WHAT YOU WILL DO ->
Using the data below, report how many lines hold the word "agent". Include nothing else in the reply.

Records drawn from a dataset:
━━━
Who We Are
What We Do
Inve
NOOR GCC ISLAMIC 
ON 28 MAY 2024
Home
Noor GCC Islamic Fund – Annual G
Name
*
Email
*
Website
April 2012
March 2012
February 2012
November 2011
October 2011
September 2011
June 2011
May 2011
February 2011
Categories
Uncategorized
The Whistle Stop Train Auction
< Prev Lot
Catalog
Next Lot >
━━━
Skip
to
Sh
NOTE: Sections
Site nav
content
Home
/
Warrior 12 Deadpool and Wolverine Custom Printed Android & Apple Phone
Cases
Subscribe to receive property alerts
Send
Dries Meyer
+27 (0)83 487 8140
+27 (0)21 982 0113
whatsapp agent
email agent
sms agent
━━━
SOLVED PROBLEM ->
3